For the data below, work out how many lines contain the word "Rendered" and supply only that number.

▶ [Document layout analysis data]
★ ★ ★

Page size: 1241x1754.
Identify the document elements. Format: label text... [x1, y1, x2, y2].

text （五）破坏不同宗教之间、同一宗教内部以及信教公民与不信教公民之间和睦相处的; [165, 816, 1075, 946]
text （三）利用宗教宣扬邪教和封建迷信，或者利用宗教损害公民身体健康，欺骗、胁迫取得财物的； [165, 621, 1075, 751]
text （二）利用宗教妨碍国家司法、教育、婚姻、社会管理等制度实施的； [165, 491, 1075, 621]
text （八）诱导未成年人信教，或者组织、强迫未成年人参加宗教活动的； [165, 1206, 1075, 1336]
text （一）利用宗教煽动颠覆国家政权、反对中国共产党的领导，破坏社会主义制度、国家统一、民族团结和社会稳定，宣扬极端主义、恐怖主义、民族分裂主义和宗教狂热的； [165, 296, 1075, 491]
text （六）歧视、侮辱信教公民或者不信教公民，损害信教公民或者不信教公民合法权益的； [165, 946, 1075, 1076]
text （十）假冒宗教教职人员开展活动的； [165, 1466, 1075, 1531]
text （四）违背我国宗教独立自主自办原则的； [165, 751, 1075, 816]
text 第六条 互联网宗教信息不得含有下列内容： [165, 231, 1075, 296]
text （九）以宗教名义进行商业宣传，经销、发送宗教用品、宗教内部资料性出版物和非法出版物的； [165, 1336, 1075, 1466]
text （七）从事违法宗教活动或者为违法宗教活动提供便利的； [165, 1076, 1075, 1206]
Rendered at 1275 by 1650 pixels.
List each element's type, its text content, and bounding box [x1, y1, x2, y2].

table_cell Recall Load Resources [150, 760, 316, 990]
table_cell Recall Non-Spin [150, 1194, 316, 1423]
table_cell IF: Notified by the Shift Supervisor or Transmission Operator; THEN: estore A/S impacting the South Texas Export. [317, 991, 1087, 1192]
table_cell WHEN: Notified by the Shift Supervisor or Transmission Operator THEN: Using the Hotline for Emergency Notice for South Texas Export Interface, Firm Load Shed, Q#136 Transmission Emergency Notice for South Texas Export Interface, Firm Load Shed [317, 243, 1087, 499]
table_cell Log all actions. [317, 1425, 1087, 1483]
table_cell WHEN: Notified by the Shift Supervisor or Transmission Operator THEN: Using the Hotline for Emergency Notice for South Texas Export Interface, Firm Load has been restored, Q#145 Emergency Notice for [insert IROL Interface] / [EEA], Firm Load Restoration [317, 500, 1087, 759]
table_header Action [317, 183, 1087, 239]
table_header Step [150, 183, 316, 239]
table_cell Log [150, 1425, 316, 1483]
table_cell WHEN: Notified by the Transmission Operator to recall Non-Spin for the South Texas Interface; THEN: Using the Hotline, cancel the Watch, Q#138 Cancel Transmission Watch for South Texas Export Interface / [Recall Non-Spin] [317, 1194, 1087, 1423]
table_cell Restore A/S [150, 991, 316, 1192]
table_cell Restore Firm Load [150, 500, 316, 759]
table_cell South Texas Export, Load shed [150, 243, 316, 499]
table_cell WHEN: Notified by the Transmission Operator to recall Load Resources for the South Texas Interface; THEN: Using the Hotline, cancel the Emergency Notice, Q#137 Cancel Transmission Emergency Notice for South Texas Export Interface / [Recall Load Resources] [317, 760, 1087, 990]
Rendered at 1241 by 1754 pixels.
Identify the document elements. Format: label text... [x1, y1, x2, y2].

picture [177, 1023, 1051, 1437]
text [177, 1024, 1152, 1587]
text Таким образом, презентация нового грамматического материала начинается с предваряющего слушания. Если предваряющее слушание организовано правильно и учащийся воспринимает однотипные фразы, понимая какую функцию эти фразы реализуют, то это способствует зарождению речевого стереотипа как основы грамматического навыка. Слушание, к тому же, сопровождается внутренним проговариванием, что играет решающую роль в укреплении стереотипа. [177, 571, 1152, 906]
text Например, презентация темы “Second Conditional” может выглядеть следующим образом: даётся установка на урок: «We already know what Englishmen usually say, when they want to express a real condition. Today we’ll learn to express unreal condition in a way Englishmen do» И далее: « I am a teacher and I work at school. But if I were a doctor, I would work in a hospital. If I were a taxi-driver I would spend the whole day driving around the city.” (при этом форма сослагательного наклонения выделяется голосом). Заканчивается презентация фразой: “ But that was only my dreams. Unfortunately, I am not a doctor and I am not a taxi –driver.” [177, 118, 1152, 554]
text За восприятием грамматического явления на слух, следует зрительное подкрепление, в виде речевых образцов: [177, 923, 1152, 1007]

★ ★ ★

▶ [Task solution]
2